### Exercise goal
Please pull out every line of the records below that contains the word "between", copying each line in full.

### Given data
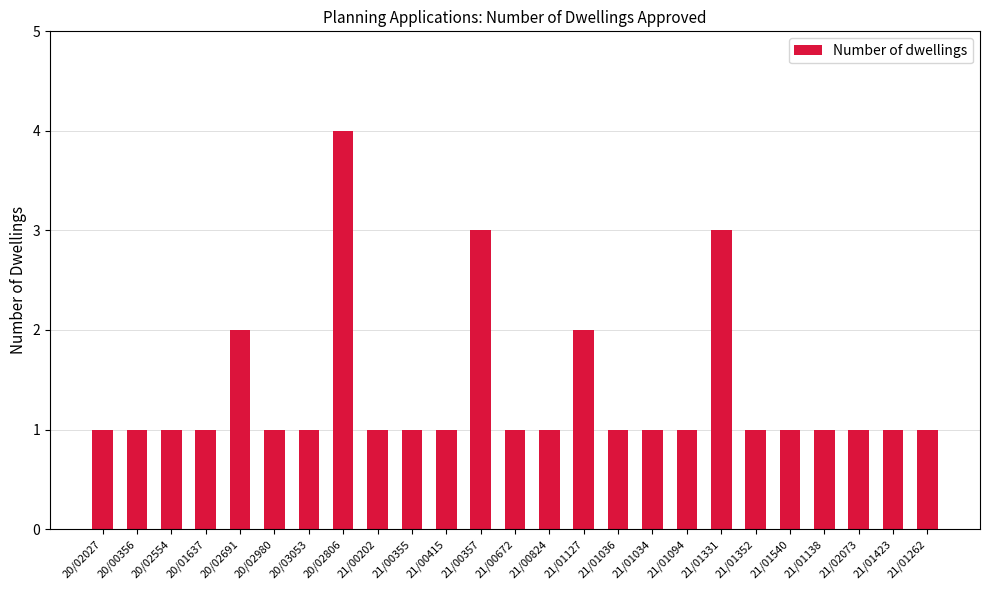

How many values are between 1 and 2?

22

==

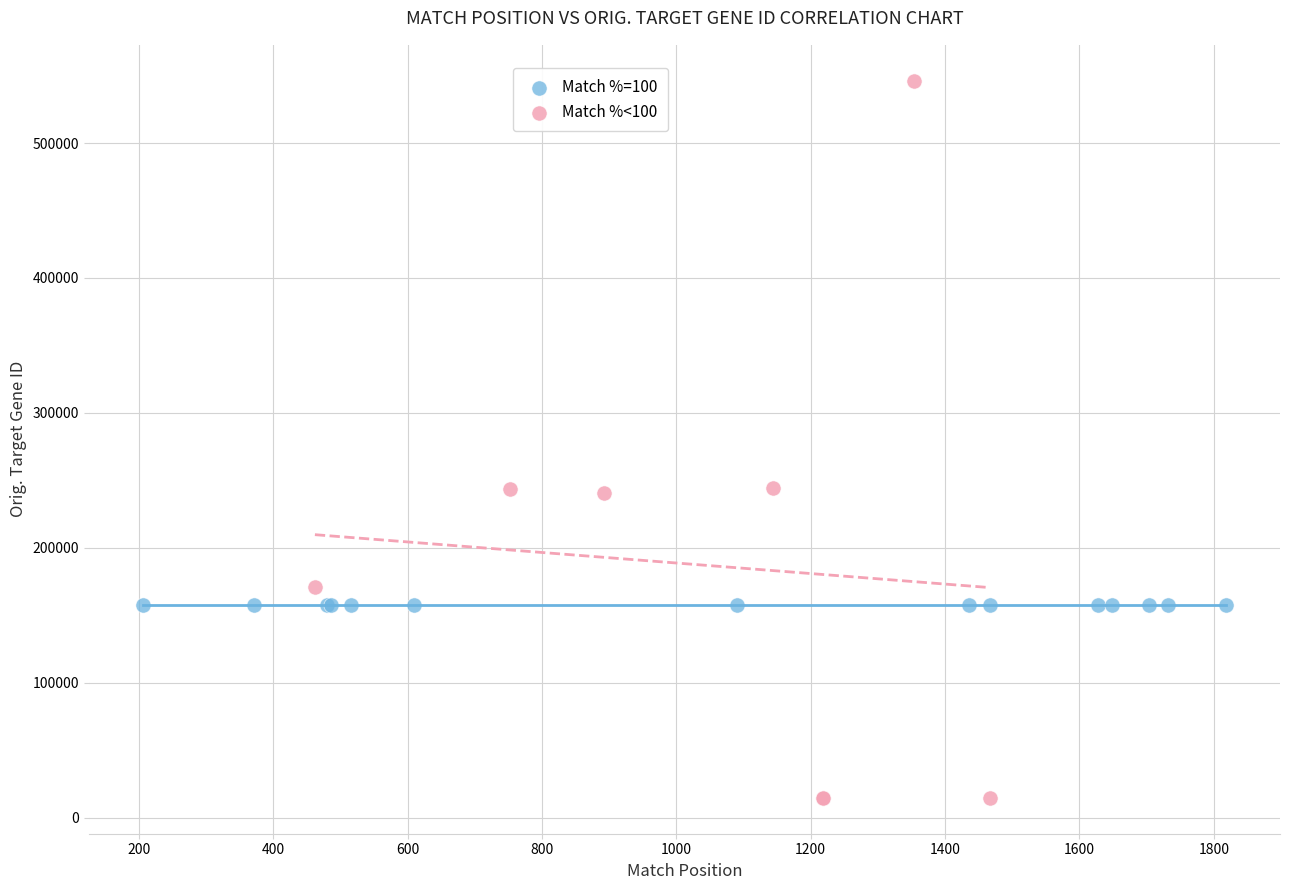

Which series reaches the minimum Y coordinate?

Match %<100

* * *

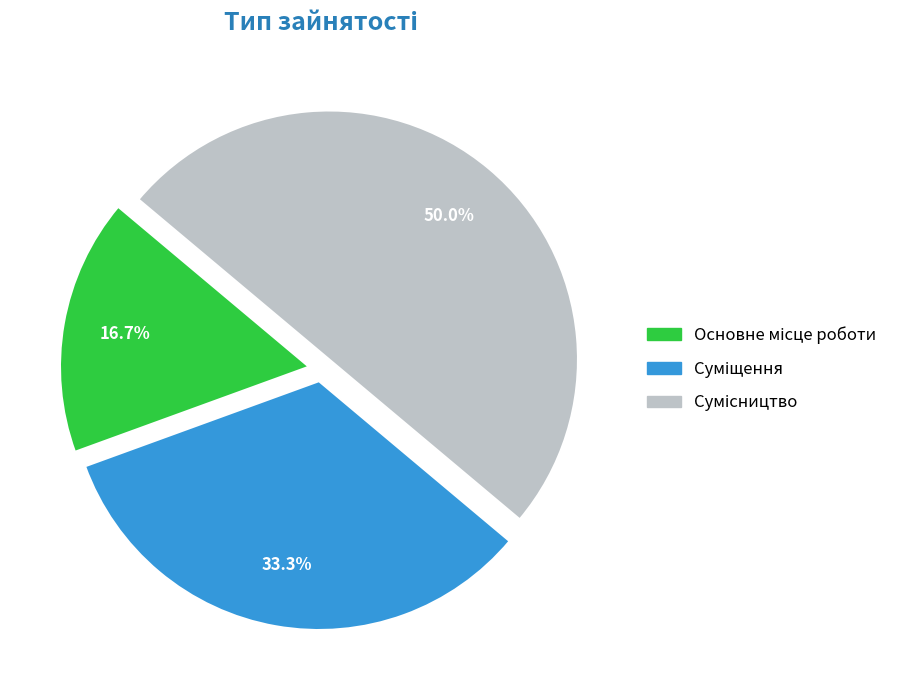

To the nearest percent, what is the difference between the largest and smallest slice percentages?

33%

### Answer below
How many values are between 1 and 2?
To the nearest percent, what is the difference between the largest and smallest slice percentages?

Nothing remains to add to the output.